只听见阵阵碎裂的声响,眼前被圣光覆盖的场景像是被撕碎的油画般裂开,禁魔领域被强大的魔力奔流冲击殆尽,索拉卡借助教堂构成的神圣领域同样是瞬间倒塌、土崩瓦解。
窗外亮如白昼的花火不知因何瞬间熄灭,人们只当那是烟火晚会到了尾声,时间不多的夜空又重新夺回属于自己的黑暗。

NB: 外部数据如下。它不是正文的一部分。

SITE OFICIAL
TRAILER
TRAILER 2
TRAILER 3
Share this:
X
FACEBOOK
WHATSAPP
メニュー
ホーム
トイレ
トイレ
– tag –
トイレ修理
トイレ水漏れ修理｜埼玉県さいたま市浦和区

依托着索拉卡漂浮的光辉消逝,魔力匮乏的她失去礼仪地趴跪在地板上,大口大口喘着粗气,神国崩塌的她全然失去了作为教堂圣女的尊严,此时此刻她就是一个脆弱的女孩。
“索拉卡!”阿狸有些担心地叫道。
权杖当作拐杖轻轻点在地板上,夜辰踱步走到索拉卡身前,用权杖的顶端挑起了这张沾满汗珠的脸孔,耗尽精力举行了一夜仪式,又构建出圣域的她此时此刻只剩下疲惫和绝望,她的小嘴微张着喘着气,绿宝石般的眼眸看着自己满是倔强。

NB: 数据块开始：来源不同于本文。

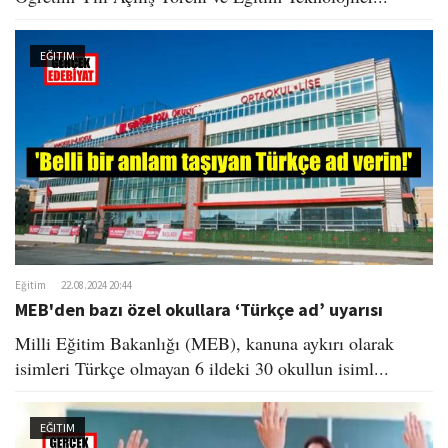
EĞITIM
Eğitim
22.08.2024 20:44
MEB'den bazı özel okullara ‘Türkçe ad’ uyarısı​
Milli Eğitim Bakanlığı (MEB), kanuna aykırı olarak
isimleri Türkçe olmayan 6 ildeki 30 okullun isiml...
EĞITIM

“索拉卡学姐,被你自己的武器打败是什么感觉呀。”夜辰得意一笑,他举起炽天使之拥,像是高尔夫球杆一样用力挥打在索拉卡的身体上,索拉卡闷哼一声,整个人被挑到了半空,像是一个皮球一样摔在教堂的石地板上滚了几圈。
“咚”、“咚”。
夜辰拄着权杖来到了蜷缩着肚子的索拉卡身边,神情怜爱地用权杖顶端的蓝宝石轻轻拭擦着索拉卡嘴角吐出的唾沫,挑逗般轻轻拍打着她的脸颊,轻声说道:
“索拉卡学姐,你可是世间仅有的半神啊,现在怎么就像只狗一样趴在地上呀。”
没等索拉卡回话,夜辰把手里这根代表着权势与实力的炽天使之拥当作普通的木棒,从上而下狠狠一棍敲在索拉卡的后脑上。
只听见一声闷响,她的头坠在地板后侧在一旁,索拉卡嘤咛一声,双眼的视距有些涣散,显然是被打得迷糊了,她的小嘴微张,嘴唇少少有些颤抖,不受控制地在嘴角流出了一道唾液。
刚刚破掉禁魔法阵和圣域已经用掉了炽天使之拥全部储存的魔力,夜辰用虚空之力随意探测了一下这根炽天使权杖,发现这根代表着教堂权威的神器法杖,已经只是一根空壳木棍了。
教堂的圣女索拉卡此时像只母狗一样侧躺在教堂的地板上不省人事,剩下一个阿狸之前被自己掠夺了所有的星之力毫无威胁,夜辰蹲下身子,欣赏着索拉卡这幅狼狈的模样。余光撇去,原本在索拉卡身后的阿狸却是不见了踪迹。
虚空之力瞬间遍布了整个重回黑暗的教堂,夜辰淡笑着,身体陷入了虚空之门。
自己的手机不在自己身上,没办法及时通知莎拉和辛德拉,阿狸虽然知道普通人是不可能救得了自己,甚至还会危及到他们,但她还是决定把虚无缥缈的希望寄托在凌晨的大街上。
阿狸趴在冰冷的石地板上匍匐前进着,天空重回到深夜的寂静,大街上隐隐约约看到零丁几个人影。
只是下一刻,她的视线被一道黑影所占据。
夜辰居高临下的看着这头骚狐狸,随后一脚踩在阿狸的头上,把她的脸用力摁在石地板上,鞋底像是碾碎烟头一样摩擦着她后脑的头发。
阿狸的脸被埋在地板上,她“呜呜”的叫着,双手胡乱挥着,拍打着踩在她后脑的脚踝。
“你这头骚狐狸,做完我的精盘还想跑呢。”
夜辰笑了笑,稍稍抬起了腿,阿狸仰起头,还没呼吸上一口,他便是一脚重重地踩下把阿狸的头直接磕到坚硬的石地板上。
那对被绝对领域包裹着的细长双腿稍稍岔开,直直蹬着,带着粉色星光的短靴紧紧贴在石地板上,这双美腿肉眼可见地颤抖着。
“阿狸学姐,你真是不乖啊,看来要给你一点惩罚才行。”
听着头撞在地面上发出来的“哐当”闷响,夜辰又是抬起脚,这次没有给阿狸抬头喘息的时间,又是一脚狠狠踏下。
这次没有了闷响,只有脚踩在柔软头发上和额头撞在地板上带来的冲击。
阿狸全身一颤,白色星之守护者衣服漏出了大片美背,酥肩不由自主地抖着,显然被这记冲击震得不轻。